In some embodiments, the width of the heat sink 11 is not exactly the same. The non-identical heat sinks may make room for the battery can 100 for accommodating the battery cell assembly.

A plurality of sector areas 12 are provided in the battery can 100, and cooling fins are distributed in the sector areas 12. In order to attach the battery cell assembly in the accommodating space, one end of the heat sink 11 in the fan-shaped region 12 in the width direction is connected to the battery can 100, and the other end is on the same plane. For example, the battery cell is a square-shell battery cell, and the heat sink 11 forms a rectangular accommodating space around the square-shell battery cell.

In some embodiments, as shown in fig. 2, when the number of fan-shaped areas 12 is m, the fins 11 are provided protruding at least in m-1 fan-shaped areas. To accommodate the limitations of the square-case cells, the sector 12 is typically provided with four, at least three of which are provided with cooling fins, another sector for accommodating the electrolyte sharing or explosion venting system of the square-case cell, or all four sectors are provided with cooling fins.

In order to strengthen the compressive strength of the battery can 100, a plurality of reinforcing ribs 13 extending in the height direction of the can 100 are provided outside the battery can 100. The length of the reinforcing rib 13 is close to the height of the battery can 100. The reinforcing rib 13 is also provided with a mounting screw hole 14 of the battery cover plate. The mounting screw hole 14 is used to fixedly mount the cap plate 101 of the battery can 100 to the battery 100.

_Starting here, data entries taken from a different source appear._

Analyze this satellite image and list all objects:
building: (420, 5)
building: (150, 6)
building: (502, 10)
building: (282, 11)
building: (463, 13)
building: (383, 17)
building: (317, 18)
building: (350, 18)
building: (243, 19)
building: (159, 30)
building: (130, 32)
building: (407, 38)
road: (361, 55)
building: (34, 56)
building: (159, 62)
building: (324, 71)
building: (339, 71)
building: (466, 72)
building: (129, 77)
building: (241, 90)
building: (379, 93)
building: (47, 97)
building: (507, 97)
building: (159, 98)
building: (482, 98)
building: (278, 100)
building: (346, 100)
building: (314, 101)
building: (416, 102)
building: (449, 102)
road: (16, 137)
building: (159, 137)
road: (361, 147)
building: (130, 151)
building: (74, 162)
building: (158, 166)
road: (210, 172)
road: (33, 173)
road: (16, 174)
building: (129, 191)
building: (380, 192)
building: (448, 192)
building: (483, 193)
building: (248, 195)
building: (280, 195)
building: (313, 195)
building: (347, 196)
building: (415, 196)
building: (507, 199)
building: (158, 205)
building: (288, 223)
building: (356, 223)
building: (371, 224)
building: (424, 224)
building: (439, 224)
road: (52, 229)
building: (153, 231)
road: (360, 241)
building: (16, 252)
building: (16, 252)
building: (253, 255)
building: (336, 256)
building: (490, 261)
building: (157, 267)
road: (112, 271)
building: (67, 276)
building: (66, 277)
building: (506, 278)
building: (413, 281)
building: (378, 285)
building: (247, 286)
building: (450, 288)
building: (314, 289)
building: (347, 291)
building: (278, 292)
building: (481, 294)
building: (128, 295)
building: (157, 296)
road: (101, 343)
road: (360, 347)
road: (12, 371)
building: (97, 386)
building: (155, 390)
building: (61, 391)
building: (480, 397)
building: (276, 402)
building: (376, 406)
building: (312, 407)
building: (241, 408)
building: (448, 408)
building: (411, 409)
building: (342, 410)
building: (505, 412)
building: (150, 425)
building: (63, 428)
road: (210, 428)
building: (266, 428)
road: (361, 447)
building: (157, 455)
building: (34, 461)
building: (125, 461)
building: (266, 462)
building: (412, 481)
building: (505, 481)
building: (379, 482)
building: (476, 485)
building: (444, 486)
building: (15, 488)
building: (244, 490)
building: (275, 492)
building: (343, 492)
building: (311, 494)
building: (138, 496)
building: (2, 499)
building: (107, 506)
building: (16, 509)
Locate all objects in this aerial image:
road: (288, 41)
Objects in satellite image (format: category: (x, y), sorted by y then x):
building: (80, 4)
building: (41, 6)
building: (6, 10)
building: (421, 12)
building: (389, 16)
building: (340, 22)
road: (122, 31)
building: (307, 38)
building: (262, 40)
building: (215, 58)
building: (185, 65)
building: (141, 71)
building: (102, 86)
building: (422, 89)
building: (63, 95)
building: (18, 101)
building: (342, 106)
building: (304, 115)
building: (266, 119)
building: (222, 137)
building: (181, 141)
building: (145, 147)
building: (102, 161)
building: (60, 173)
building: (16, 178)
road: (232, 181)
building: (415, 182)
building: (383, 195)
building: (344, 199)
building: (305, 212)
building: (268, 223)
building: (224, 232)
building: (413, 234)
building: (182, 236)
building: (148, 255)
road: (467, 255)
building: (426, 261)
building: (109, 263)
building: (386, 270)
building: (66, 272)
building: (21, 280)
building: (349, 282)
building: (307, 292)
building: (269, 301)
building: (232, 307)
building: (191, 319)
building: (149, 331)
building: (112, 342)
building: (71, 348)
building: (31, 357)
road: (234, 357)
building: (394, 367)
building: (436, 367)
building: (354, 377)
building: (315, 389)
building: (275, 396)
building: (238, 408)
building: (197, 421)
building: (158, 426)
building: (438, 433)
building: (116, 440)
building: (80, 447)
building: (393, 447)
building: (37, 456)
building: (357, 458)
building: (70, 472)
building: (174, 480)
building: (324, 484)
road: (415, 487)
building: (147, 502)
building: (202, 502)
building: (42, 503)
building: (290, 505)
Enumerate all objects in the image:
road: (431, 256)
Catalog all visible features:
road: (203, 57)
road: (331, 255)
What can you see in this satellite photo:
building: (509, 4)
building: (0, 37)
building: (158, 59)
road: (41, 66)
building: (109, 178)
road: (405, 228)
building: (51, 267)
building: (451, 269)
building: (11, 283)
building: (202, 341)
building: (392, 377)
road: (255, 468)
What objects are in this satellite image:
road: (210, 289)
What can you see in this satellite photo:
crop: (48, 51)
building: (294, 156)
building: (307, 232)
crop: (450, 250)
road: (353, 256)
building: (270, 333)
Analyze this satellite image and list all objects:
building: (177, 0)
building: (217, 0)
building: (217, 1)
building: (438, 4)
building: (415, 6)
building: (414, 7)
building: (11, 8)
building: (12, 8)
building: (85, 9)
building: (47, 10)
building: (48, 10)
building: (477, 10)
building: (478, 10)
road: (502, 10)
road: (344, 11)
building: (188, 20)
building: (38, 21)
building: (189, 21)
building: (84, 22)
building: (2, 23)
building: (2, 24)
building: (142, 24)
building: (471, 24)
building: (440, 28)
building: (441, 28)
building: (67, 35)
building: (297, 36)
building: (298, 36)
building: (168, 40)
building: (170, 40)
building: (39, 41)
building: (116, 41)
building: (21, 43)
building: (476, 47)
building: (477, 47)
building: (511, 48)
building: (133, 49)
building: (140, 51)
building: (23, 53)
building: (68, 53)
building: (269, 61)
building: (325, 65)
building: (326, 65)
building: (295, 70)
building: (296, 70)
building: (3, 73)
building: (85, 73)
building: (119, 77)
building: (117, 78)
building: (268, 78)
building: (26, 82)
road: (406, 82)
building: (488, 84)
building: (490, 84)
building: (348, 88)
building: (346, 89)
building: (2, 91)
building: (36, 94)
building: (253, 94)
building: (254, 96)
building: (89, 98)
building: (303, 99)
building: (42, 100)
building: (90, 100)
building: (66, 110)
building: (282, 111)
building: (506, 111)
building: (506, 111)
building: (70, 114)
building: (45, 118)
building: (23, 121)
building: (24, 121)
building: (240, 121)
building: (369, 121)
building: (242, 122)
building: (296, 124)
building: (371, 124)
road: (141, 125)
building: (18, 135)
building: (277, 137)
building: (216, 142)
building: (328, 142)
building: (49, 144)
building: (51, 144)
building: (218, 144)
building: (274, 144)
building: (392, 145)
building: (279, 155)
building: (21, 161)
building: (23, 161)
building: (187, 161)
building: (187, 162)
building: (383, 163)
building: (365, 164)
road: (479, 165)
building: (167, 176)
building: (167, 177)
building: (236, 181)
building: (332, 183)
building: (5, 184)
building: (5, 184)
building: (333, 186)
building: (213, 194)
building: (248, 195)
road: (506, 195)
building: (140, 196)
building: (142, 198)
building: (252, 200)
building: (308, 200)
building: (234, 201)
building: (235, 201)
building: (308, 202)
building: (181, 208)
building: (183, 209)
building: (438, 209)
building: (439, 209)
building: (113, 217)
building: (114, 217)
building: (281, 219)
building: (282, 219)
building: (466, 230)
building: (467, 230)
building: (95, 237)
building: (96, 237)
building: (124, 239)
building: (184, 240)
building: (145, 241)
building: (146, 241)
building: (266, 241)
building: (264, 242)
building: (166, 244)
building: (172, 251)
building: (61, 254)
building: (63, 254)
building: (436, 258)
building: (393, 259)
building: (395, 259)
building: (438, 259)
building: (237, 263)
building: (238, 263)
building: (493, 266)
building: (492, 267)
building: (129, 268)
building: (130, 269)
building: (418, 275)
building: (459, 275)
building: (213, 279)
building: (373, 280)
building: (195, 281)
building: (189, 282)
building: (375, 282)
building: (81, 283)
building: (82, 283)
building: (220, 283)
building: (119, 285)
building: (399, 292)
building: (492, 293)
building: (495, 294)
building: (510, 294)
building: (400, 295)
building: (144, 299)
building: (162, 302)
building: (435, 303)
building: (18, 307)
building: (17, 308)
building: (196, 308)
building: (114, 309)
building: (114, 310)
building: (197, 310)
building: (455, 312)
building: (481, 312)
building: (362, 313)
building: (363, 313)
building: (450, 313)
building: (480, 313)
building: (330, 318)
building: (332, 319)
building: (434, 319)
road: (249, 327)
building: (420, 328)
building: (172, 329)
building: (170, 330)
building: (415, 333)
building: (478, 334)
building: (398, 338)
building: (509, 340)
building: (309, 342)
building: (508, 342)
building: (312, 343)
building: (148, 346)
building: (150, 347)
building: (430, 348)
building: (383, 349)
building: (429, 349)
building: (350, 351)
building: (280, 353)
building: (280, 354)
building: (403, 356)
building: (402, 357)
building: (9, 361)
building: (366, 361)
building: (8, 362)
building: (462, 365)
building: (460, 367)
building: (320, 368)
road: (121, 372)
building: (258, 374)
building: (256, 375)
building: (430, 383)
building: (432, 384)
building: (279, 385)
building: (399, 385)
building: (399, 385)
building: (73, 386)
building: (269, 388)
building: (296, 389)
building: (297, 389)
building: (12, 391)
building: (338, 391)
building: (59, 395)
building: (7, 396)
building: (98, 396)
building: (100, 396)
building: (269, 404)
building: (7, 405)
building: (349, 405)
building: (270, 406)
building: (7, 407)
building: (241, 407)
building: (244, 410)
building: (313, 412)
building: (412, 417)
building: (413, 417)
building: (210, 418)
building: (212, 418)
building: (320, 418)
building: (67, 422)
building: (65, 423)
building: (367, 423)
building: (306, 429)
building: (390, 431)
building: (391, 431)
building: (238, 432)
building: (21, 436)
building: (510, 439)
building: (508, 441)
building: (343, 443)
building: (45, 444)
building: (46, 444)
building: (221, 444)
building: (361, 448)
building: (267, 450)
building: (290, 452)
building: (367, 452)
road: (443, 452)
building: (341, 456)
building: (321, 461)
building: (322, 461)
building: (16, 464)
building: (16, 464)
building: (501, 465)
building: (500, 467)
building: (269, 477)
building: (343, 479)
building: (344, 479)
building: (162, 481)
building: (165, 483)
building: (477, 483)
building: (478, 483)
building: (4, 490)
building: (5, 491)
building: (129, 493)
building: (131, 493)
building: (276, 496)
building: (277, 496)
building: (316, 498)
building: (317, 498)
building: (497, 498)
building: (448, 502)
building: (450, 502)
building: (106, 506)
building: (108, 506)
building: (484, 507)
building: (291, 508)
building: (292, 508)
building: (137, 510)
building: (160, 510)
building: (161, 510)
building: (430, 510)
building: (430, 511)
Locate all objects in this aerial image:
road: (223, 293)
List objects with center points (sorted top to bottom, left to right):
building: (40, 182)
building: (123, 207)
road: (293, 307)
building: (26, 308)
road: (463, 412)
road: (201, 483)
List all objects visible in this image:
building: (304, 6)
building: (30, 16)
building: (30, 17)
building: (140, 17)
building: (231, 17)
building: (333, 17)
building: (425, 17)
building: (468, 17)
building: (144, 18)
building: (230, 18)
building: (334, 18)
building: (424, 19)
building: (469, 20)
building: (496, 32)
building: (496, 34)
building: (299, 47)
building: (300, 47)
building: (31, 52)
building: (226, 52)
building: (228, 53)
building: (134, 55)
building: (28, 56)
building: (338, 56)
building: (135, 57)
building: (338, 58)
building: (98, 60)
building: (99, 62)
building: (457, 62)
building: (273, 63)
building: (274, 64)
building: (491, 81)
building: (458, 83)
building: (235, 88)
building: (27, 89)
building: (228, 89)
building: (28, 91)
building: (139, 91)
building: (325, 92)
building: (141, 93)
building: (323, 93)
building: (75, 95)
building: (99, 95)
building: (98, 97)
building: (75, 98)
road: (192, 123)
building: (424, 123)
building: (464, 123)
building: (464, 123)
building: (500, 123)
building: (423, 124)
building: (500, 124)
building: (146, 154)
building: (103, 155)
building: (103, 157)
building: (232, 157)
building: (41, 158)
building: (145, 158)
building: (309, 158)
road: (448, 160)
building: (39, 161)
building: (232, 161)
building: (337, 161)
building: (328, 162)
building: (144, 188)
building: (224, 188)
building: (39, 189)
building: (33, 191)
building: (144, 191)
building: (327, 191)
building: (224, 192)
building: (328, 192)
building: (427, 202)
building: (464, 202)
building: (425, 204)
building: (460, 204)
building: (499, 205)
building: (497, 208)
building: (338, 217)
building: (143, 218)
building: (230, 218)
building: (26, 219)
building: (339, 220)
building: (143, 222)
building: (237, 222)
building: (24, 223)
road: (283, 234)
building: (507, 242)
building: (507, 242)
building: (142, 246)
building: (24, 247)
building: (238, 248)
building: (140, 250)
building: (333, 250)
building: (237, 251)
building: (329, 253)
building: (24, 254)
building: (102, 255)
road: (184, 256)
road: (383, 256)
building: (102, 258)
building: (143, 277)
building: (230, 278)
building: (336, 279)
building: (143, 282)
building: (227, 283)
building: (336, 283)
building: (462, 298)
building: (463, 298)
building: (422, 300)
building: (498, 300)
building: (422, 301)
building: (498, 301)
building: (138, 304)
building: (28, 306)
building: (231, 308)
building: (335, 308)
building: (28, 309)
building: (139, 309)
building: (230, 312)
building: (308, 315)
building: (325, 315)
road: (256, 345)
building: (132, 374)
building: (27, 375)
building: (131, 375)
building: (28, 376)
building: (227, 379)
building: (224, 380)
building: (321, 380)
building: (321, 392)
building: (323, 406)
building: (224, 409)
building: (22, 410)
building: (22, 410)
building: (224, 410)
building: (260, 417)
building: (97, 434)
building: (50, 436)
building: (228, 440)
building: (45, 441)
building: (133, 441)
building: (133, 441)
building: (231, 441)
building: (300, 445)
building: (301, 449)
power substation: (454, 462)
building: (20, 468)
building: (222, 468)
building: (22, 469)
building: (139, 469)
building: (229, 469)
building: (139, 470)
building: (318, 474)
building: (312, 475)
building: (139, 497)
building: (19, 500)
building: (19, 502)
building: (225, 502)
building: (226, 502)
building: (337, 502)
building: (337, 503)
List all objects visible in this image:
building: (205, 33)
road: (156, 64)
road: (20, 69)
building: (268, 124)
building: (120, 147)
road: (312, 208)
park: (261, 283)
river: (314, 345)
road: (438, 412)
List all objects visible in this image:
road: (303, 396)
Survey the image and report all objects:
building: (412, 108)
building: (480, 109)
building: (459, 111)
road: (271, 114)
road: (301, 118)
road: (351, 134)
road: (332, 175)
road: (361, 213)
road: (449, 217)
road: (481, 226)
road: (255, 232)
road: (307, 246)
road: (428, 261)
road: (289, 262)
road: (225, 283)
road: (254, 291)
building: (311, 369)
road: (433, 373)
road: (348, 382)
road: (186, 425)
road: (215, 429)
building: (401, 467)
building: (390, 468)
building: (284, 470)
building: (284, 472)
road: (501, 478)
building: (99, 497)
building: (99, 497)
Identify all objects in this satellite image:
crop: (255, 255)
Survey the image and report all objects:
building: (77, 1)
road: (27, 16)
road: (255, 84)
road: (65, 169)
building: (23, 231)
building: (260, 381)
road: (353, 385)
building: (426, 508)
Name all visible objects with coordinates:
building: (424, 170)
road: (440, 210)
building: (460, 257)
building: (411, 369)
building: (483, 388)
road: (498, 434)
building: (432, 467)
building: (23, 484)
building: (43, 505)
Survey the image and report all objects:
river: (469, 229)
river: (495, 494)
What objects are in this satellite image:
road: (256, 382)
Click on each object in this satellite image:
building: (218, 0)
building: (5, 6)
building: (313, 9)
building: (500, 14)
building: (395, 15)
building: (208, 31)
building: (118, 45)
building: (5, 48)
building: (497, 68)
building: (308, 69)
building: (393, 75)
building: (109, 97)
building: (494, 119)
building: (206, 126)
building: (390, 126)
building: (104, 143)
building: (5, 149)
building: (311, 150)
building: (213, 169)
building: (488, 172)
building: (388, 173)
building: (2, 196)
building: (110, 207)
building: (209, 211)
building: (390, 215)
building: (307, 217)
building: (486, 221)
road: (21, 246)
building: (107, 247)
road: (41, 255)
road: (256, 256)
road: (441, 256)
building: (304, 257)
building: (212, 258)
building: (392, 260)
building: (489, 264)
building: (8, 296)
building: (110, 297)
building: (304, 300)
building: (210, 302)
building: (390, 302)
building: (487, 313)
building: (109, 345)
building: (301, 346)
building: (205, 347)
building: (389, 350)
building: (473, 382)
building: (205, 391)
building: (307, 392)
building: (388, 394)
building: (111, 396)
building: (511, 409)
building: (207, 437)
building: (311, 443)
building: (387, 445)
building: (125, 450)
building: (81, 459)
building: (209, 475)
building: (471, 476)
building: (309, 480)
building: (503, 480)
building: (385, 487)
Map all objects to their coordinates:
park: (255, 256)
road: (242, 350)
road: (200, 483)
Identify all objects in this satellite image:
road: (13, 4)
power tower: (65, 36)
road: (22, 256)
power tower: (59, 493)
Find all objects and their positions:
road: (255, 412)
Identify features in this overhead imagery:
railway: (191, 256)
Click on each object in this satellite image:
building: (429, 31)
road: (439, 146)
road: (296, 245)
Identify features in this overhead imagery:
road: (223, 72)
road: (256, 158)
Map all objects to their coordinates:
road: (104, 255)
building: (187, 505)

In some embodiments, a limiting portion 15 is further disposed in the battery can 100 to limit the fixing position of the battery cell, so that when the battery cell is assembled, the post fixed with the battery cell is inserted into the battery can 100 along the length direction of the battery can 100, and the fins and the heat sink of the post are inserted accurately.

Example 2

As shown in fig. 3 and 4, a schematic structural diagram of a high-capacity battery is shown, and the high-capacity battery includes a battery can 100, a cover plate 101, a heat absorbing material layer 200, a pole 300, and a battery cell 400, wherein the pole 300 is disposed in the can 100 and extends along the height direction of the can 100. The post 300 includes a plurality of fins 31, which are inserted with the heat sink 11 provided in the battery can 100, and the gap between the two is filled with the heat absorbing material layer 200.

As shown in fig. 1, a schematic structure of a battery can 100 is shown, and the can 100 includes a can body, and further includes a plurality of heat dissipation fins 11 protruding into the can 100 and disposed along the length direction of the can 100.

In some embodiments, the width of the heat sink 11 is not exactly the same. The non-identical heat sinks may make room for the battery can 100 for accommodating the battery cell assembly.

A plurality of sector areas 12 are provided in the battery can 100, and cooling fins are distributed in the sector areas 12. In order to attach the battery cell assembly in the accommodating space, one end of the heat sink 11 in the fan-shaped region 12 in the width direction is connected to the battery can 100, and the other end is on the same plane. For example, the battery cell is a square-shell battery cell, and the heat sink 11 forms a rectangular accommodating space around the square-shell battery cell.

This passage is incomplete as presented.